→ **Data supplied**
* * * * *
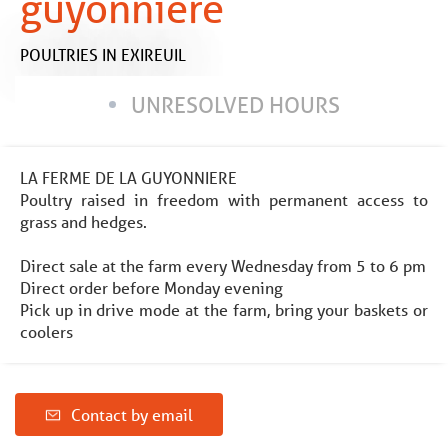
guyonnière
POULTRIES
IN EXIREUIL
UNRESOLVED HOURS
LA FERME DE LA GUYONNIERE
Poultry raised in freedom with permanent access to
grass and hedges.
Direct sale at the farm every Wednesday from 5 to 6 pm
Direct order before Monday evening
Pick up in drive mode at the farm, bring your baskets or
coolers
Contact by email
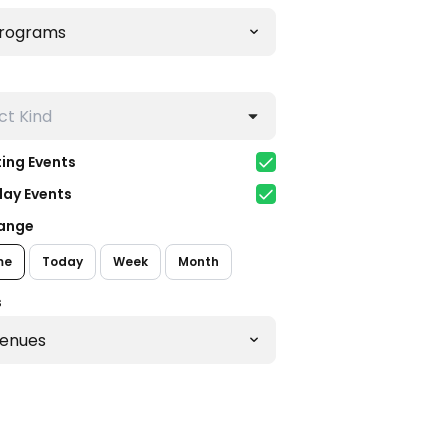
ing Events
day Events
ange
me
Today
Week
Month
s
* * * * *
For this exercise, transcribe exactly only the lines from the one containing "Pick up in drive" through the end of the listing, inclusive, without the pictures.

→ **Response area**
Pick up in drive mode at the farm, bring your baskets or
coolers
Contact by email
ing Events
day Events
ange
me
Today
Week
Month
s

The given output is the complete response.